Perhaps most surprising is how much the tone of the effort in Syria has changed. Though it once was presented as an attempt to bring democracy to the country, the Islamist militant groups that dominate the rebel fighting oppose the very idea. Unable to win on their own, democracy proponents have aligned with those groups, with the head of the U.S.-supported Syrian Opposition Coalition, Mouaz al Khatib, openly denouncing the State Department’s designation of the Nusra Front as an al Qaida-linked terrorist group.
Earlier this month, as anti-Assad fighters moved through Raqqa province – first capturing a strategic dam, then the provincial capital and then the government building itself – they distributed fliers calling democracy un-Islamic.

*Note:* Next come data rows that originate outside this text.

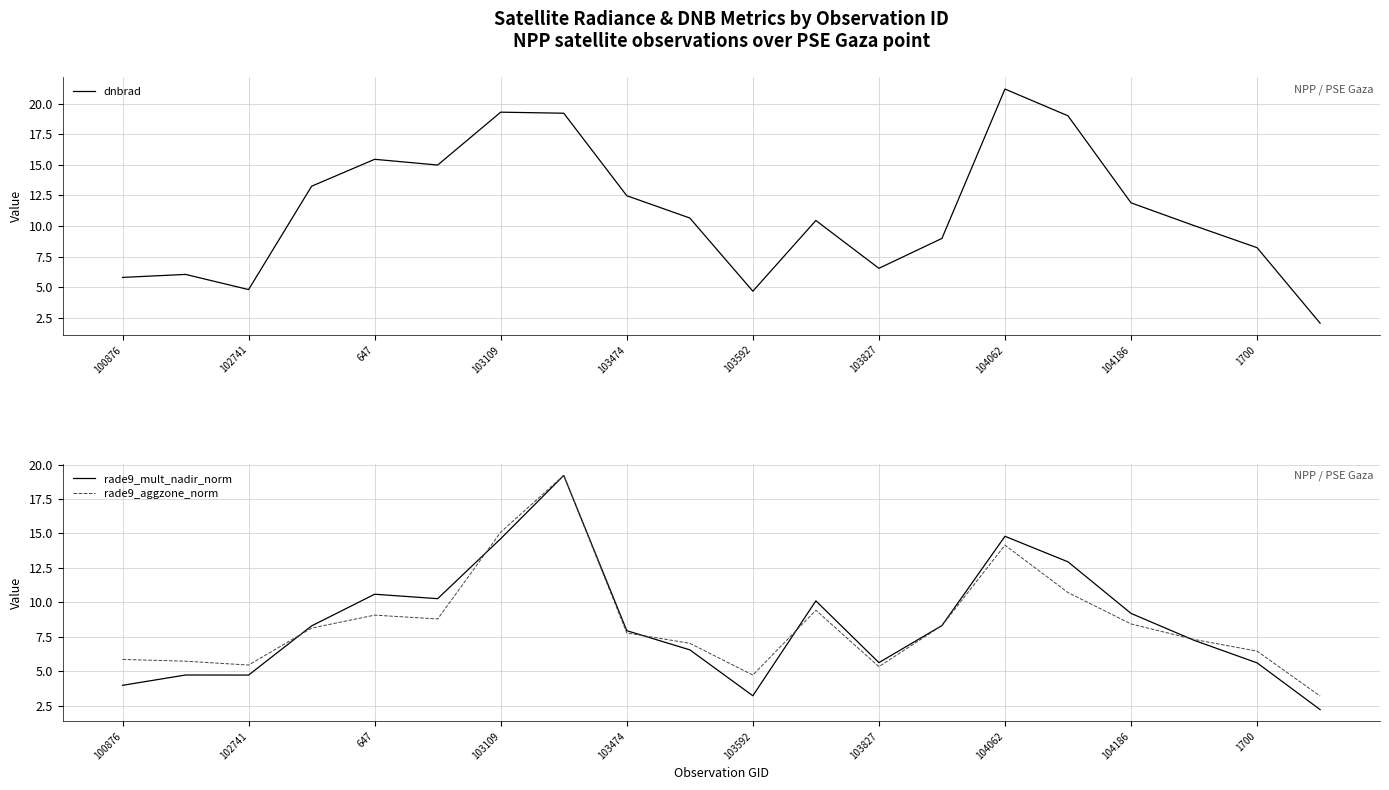

What is the maximum value for dnbrad?

21.2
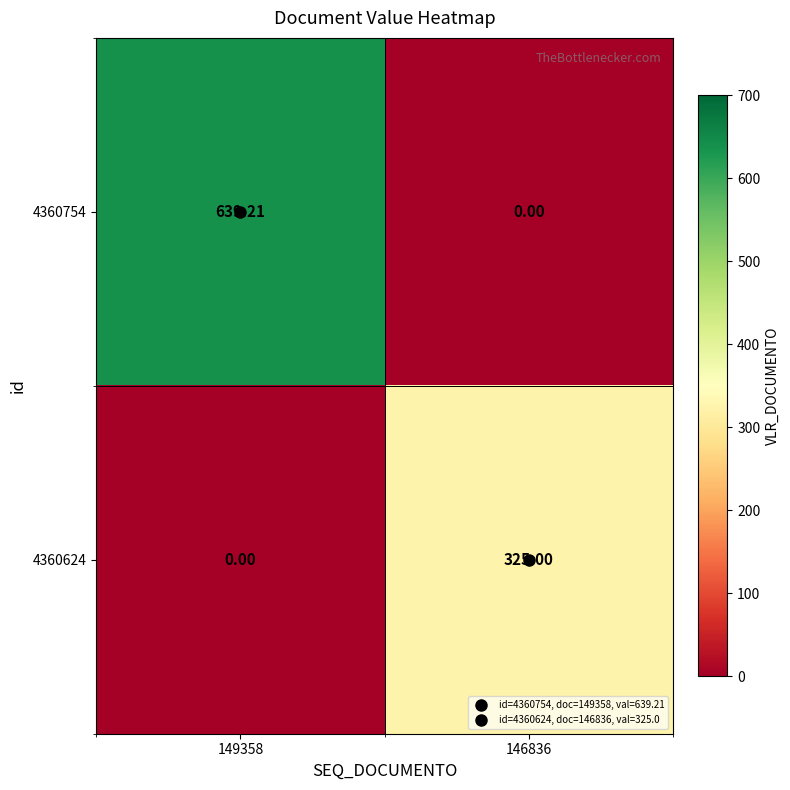

At 146836, list the series in order from largest to smallest.

4360624, 4360754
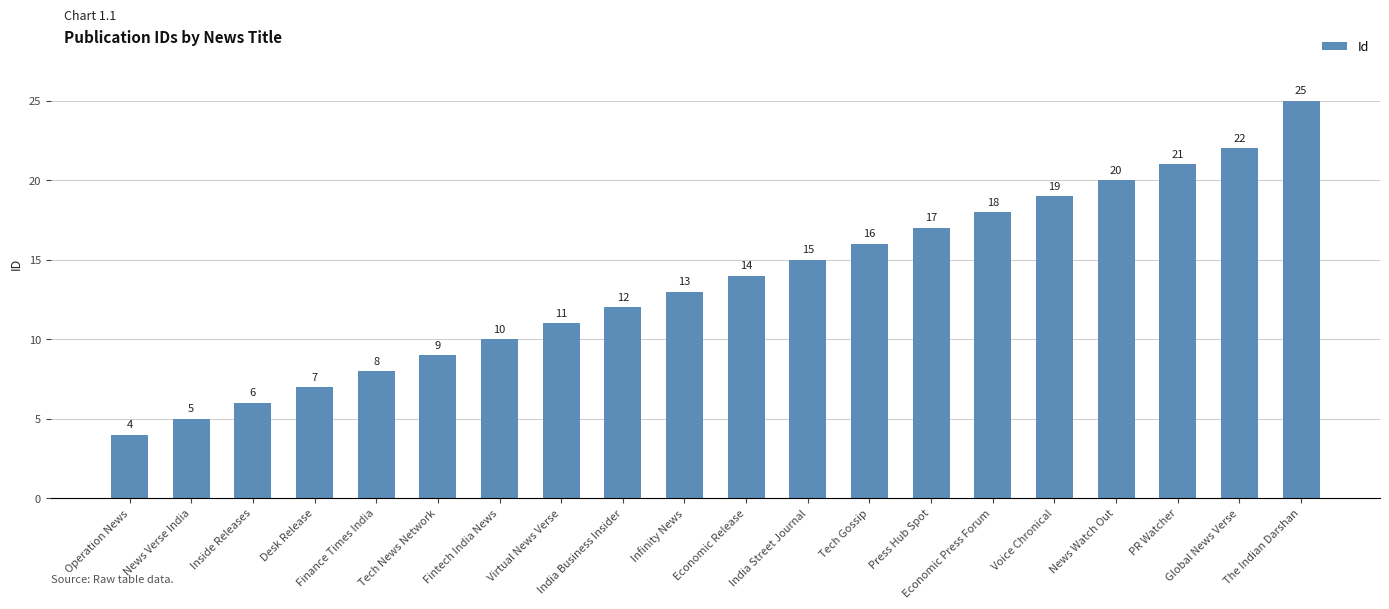

What is the difference between the maximum and minimum values?

21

"Beware of democracy," they read.
One consequence of the ending of the EU arms embargo is that Austria has decided to draw its UN peacekeeping troops from the Golan Heights, judging that the effect of more weapons flooding into the area heightens the danger beyond the level of which the peacekeeping troops are prepared to handle. (Österreich zieht Blauhelme so rasch wie möglich vom Golan ab Der Standard 07.06.2013) Russia's Vladimir Putin has offered to replace them with Russian soldiers. (Russland will Österreichs UN-Soldaten am Golan ersetzen Der Standard 07.06.2013) Phoebe Greenwood and Martin Chulov report in Israel reacts angrily to Austria's withdrawal from Golan Heights Guardian 06/06/2013:
Israeli officials say the withdrawal of Austrian troops from the peacekeeping force monitoring the demilitarised border area following the injury of a Filipino soldier during clashes on Thursday threatened the role of the UN Security Council in any future negotiations between Israel and the Palestinians.Aljazeera English reports, Syrian forces regain main Golan Heights crossing 06/06/2013:
In a statement issued late on Thursday afternoon, Austria announced its decision to remove all 380 of its troops from the 1,000-strong force on the Israel-Syrian border due to the "continuing deterioration of the situation in the area".
"Austrian soldiers face an uncontrollable and direct threat, which has increased to an unacceptable level. The development in the early morning hours of today has shown that it is no longer justifiable to watch and wait," said the statement issued by Werner Faymann, Austria's federal chancellor, and Michael Spindelegger, vice-chancellor, of its mission in the Golan.
Syrian rebels groups briefly seized control of the Quneitra border crossing after hours of sustained and intense fighting with tanks and artillery, during which several shells exploded inside Camp Ziouni, a UN compound inside the demilitarised zone, and three mortars reportedly exploded inside Israeli-occupied territory.